Items from a dataset:
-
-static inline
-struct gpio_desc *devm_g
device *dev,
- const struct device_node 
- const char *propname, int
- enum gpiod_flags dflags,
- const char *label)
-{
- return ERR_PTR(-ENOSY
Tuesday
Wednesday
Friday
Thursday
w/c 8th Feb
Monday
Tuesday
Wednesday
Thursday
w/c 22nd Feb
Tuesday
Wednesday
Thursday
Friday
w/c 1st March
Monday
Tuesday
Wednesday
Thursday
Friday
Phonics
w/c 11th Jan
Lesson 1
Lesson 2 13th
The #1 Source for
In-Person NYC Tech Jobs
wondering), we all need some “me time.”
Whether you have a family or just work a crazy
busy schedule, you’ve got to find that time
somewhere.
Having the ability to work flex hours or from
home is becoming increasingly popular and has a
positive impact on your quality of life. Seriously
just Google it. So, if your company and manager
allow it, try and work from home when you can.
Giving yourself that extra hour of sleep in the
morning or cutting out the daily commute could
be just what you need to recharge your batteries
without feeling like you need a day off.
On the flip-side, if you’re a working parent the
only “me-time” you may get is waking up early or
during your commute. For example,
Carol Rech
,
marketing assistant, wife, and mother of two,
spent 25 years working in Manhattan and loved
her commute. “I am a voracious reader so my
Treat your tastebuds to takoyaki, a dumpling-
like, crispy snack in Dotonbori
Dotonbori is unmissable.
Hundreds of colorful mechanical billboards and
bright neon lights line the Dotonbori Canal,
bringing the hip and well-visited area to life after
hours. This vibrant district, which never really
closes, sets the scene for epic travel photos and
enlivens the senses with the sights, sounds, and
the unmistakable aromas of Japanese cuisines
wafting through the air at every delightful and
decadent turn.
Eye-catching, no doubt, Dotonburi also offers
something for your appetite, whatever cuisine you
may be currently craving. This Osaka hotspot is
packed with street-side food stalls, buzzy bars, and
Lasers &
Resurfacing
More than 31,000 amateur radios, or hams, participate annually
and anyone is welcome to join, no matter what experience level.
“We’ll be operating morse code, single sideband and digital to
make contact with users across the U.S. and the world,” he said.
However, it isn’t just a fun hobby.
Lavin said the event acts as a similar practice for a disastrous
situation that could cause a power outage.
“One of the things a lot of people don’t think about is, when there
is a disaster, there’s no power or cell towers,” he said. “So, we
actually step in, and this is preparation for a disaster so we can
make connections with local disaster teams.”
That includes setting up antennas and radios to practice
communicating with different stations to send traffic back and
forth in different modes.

[EXERCISE]: Could you format the lines from the start of the listing through the line containing "Whether you have", inclusive, as a JSON list of strings with one string per line and blank lines left out?

[EXERCISE ANSWER]:
[
  "-",
  "-static inline",
  "-struct gpio_desc *devm_g",
  "device *dev,",
  "- const struct device_node ",
  "- const char *propname, int",
  "- enum gpiod_flags dflags,",
  "- const char *label)",
  "-{",
  "- return ERR_PTR(-ENOSY",
  "Tuesday",
  "Wednesday",
  "Friday",
  "Thursday",
  "w/c 8th Feb",
  "Monday",
  "Tuesday",
  "Wednesday",
  "Thursday",
  "w/c 22nd Feb",
  "Tuesday",
  "Wednesday",
  "Thursday",
  "Friday",
  "w/c 1st March",
  "Monday",
  "Tuesday",
  "Wednesday",
  "Thursday",
  "Friday",
  "Phonics",
  "w/c 11th Jan",
  "Lesson 1",
  "Lesson 2 13th",
  "The #1 Source for",
  "In-Person NYC Tech Jobs",
  "wondering), we all need some “me time.”",
  "Whether you have a family or just work a crazy"
]